INFORMATION SHOWN:
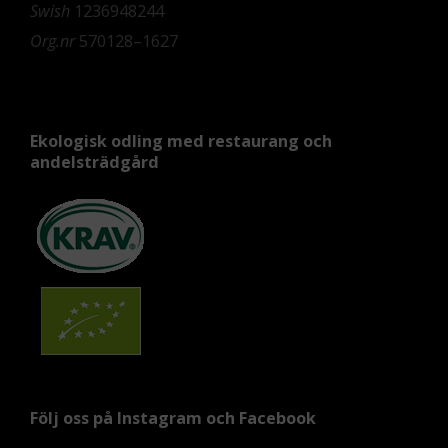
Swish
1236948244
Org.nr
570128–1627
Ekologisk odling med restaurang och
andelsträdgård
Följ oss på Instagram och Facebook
--
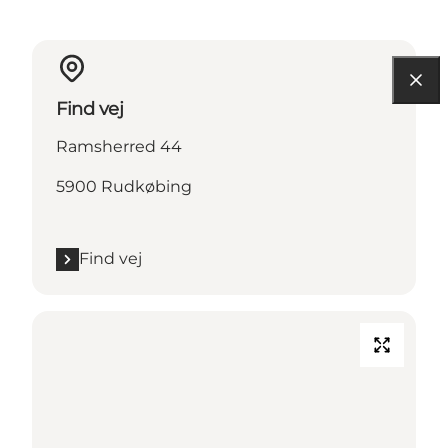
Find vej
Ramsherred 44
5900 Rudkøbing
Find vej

WHAT THIS TASK INVOLVES: Each line in the listing above from the one containing "570128–1627" through the one containing "Följ oss på Instagram och Facebook" should be repeated exactly, and no other line.

RESPONSE:
570128–1627
Ekologisk odling med restaurang och
andelsträdgård
Följ oss på Instagram och Facebook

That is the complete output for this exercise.